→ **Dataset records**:
.....
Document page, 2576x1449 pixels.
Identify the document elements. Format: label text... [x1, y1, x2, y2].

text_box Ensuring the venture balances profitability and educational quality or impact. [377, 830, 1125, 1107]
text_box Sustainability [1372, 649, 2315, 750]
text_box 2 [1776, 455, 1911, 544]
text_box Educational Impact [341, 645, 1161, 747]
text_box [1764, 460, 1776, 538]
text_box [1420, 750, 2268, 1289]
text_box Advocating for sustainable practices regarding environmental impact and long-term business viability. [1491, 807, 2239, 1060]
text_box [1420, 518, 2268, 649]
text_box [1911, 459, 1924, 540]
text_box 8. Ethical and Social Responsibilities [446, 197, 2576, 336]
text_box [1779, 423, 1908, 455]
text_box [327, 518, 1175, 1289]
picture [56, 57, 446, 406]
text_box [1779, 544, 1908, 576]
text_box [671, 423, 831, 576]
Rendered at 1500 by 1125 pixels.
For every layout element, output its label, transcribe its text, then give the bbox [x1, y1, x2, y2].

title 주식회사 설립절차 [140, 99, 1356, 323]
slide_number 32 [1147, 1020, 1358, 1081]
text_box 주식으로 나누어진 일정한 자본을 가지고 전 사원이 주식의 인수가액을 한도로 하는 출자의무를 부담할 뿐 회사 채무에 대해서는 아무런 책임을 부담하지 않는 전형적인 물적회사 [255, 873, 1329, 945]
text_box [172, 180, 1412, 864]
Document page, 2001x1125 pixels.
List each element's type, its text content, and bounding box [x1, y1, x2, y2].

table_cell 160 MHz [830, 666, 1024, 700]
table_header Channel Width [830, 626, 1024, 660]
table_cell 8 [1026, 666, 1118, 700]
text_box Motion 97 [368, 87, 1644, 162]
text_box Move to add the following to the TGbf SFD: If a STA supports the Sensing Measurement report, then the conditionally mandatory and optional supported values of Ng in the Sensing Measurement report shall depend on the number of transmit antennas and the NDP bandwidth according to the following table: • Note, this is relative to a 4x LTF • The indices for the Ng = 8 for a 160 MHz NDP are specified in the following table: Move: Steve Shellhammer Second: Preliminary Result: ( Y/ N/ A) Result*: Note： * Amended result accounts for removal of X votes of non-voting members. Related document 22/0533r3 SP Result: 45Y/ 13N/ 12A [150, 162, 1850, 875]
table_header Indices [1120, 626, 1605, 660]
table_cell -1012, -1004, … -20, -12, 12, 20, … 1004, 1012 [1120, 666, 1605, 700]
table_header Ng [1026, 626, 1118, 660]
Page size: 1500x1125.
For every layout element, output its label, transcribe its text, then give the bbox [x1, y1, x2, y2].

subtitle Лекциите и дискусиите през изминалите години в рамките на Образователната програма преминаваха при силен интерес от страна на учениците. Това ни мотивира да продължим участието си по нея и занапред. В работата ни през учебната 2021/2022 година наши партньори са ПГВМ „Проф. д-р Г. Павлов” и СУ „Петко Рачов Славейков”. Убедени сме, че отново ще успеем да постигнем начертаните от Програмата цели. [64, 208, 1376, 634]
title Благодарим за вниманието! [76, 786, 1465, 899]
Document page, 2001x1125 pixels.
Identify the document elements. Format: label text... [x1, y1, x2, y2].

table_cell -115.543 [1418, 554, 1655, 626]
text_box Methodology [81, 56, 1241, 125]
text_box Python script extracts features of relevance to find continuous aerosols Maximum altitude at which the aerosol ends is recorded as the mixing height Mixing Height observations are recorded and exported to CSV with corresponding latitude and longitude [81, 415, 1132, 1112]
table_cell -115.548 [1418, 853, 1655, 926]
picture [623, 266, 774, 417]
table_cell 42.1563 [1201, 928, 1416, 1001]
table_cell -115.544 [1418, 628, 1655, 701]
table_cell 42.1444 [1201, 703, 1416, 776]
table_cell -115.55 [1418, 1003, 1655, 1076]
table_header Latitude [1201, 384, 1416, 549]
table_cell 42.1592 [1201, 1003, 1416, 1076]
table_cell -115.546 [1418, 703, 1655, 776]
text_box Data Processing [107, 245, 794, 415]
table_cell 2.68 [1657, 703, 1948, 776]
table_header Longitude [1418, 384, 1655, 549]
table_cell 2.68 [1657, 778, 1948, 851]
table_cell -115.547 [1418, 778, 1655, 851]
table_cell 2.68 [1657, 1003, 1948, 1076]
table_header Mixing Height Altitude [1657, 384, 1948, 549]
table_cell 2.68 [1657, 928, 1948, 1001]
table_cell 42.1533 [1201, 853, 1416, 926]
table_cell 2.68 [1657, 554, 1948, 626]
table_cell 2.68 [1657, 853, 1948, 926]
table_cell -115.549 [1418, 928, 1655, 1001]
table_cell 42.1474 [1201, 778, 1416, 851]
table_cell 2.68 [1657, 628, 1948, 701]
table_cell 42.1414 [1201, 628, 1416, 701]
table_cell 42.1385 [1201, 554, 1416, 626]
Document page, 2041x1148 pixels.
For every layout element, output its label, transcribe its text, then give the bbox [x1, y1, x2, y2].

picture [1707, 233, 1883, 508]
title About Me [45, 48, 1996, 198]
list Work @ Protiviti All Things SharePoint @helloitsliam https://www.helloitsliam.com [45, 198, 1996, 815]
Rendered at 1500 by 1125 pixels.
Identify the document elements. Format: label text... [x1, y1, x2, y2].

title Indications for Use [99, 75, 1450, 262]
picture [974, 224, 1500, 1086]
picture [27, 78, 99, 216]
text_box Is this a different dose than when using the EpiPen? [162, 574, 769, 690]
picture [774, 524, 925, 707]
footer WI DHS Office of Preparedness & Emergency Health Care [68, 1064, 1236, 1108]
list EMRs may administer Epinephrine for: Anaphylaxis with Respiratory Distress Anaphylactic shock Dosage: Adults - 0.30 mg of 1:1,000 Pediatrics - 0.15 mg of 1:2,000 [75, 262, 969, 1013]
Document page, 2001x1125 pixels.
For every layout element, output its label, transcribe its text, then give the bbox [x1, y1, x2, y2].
.....
→ **INSTRUCTIONS TO FOLLOW**: Produce a verbatim transcription of the entries above.

→ **RESULT OF THIS EXERCISE**:
Document page, 2576x1449 pixels.
Identify the document elements. Format: label text... [x1, y1, x2, y2].

text_box Ensuring the venture balances profitability and educational quality or impact. [377, 830, 1125, 1107]
text_box Sustainability [1372, 649, 2315, 750]
text_box 2 [1776, 455, 1911, 544]
text_box Educational Impact [341, 645, 1161, 747]
text_box [1764, 460, 1776, 538]
text_box [1420, 750, 2268, 1289]
text_box Advocating for sustainable practices regarding environmental impact and long-term business viability. [1491, 807, 2239, 1060]
text_box [1420, 518, 2268, 649]
text_box [1911, 459, 1924, 540]
text_box 8. Ethical and Social Responsibilities [446, 197, 2576, 336]
text_box [1779, 423, 1908, 455]
text_box [327, 518, 1175, 1289]
picture [56, 57, 446, 406]
text_box [1779, 544, 1908, 576]
text_box [671, 423, 831, 576]
Rendered at 1500 by 1125 pixels.
For every layout element, output its label, transcribe its text, then give the bbox [x1, y1, x2, y2].

title 주식회사 설립절차 [140, 99, 1356, 323]
slide_number 32 [1147, 1020, 1358, 1081]
text_box 주식으로 나누어진 일정한 자본을 가지고 전 사원이 주식의 인수가액을 한도로 하는 출자의무를 부담할 뿐 회사 채무에 대해서는 아무런 책임을 부담하지 않는 전형적인 물적회사 [255, 873, 1329, 945]
text_box [172, 180, 1412, 864]
Document page, 2001x1125 pixels.
List each element's type, its text content, and bounding box [x1, y1, x2, y2].

table_cell 160 MHz [830, 666, 1024, 700]
table_header Channel Width [830, 626, 1024, 660]
table_cell 8 [1026, 666, 1118, 700]
text_box Motion 97 [368, 87, 1644, 162]
text_box Move to add the following to the TGbf SFD: If a STA supports the Sensing Measurement report, then the conditionally mandatory and optional supported values of Ng in the Sensing Measurement report shall depend on the number of transmit antennas and the NDP bandwidth according to the following table: • Note, this is relative to a 4x LTF • The indices for the Ng = 8 for a 160 MHz NDP are specified in the following table: Move: Steve Shellhammer Second: Preliminary Result: ( Y/ N/ A) Result*: Note： * Amended result accounts for removal of X votes of non-voting members. Related document 22/0533r3 SP Result: 45Y/ 13N/ 12A [150, 162, 1850, 875]
table_header Indices [1120, 626, 1605, 660]
table_cell -1012, -1004, … -20, -12, 12, 20, … 1004, 1012 [1120, 666, 1605, 700]
table_header Ng [1026, 626, 1118, 660]
Page size: 1500x1125.
For every layout element, output its label, transcribe its text, then give the bbox [x1, y1, x2, y2].

subtitle Лекциите и дискусиите през изминалите години в рамките на Образователната програма преминаваха при силен интерес от страна на учениците. Това ни мотивира да продължим участието си по нея и занапред. В работата ни през учебната 2021/2022 година наши партньори са ПГВМ „Проф. д-р Г. Павлов” и СУ „Петко Рачов Славейков”. Убедени сме, че отново ще успеем да постигнем начертаните от Програмата цели. [64, 208, 1376, 634]
title Благодарим за вниманието! [76, 786, 1465, 899]
Document page, 2001x1125 pixels.
Identify the document elements. Format: label text... [x1, y1, x2, y2].

table_cell -115.543 [1418, 554, 1655, 626]
text_box Methodology [81, 56, 1241, 125]
text_box Python script extracts features of relevance to find continuous aerosols Maximum altitude at which the aerosol ends is recorded as the mixing height Mixing Height observations are recorded and exported to CSV with corresponding latitude and longitude [81, 415, 1132, 1112]
table_cell -115.548 [1418, 853, 1655, 926]
picture [623, 266, 774, 417]
table_cell 42.1563 [1201, 928, 1416, 1001]
table_cell -115.544 [1418, 628, 1655, 701]
table_cell 42.1444 [1201, 703, 1416, 776]
table_cell -115.55 [1418, 1003, 1655, 1076]
table_header Latitude [1201, 384, 1416, 549]
table_cell 42.1592 [1201, 1003, 1416, 1076]
table_cell -115.546 [1418, 703, 1655, 776]
text_box Data Processing [107, 245, 794, 415]
table_cell 2.68 [1657, 703, 1948, 776]
table_header Longitude [1418, 384, 1655, 549]
table_cell 2.68 [1657, 778, 1948, 851]
table_cell -115.547 [1418, 778, 1655, 851]
table_cell 2.68 [1657, 1003, 1948, 1076]
table_header Mixing Height Altitude [1657, 384, 1948, 549]
table_cell 2.68 [1657, 928, 1948, 1001]
table_cell 42.1533 [1201, 853, 1416, 926]
table_cell 2.68 [1657, 554, 1948, 626]
table_cell 2.68 [1657, 853, 1948, 926]
table_cell -115.549 [1418, 928, 1655, 1001]
table_cell 42.1474 [1201, 778, 1416, 851]
table_cell 2.68 [1657, 628, 1948, 701]
table_cell 42.1414 [1201, 628, 1416, 701]
table_cell 42.1385 [1201, 554, 1416, 626]
Document page, 2041x1148 pixels.
For every layout element, output its label, transcribe its text, then give the bbox [x1, y1, x2, y2].

picture [1707, 233, 1883, 508]
title About Me [45, 48, 1996, 198]
list Work @ Protiviti All Things SharePoint @helloitsliam https://www.helloitsliam.com [45, 198, 1996, 815]
Rendered at 1500 by 1125 pixels.
Identify the document elements. Format: label text... [x1, y1, x2, y2].

title Indications for Use [99, 75, 1450, 262]
picture [974, 224, 1500, 1086]
picture [27, 78, 99, 216]
text_box Is this a different dose than when using the EpiPen? [162, 574, 769, 690]
picture [774, 524, 925, 707]
footer WI DHS Office of Preparedness & Emergency Health Care [68, 1064, 1236, 1108]
list EMRs may administer Epinephrine for: Anaphylaxis with Respiratory Distress Anaphylactic shock Dosage: Adults - 0.30 mg of 1:1,000 Pediatrics - 0.15 mg of 1:2,000 [75, 262, 969, 1013]
Document page, 2001x1125 pixels.
For every layout element, output its label, transcribe its text, then give the bbox [x1, y1, x2, y2].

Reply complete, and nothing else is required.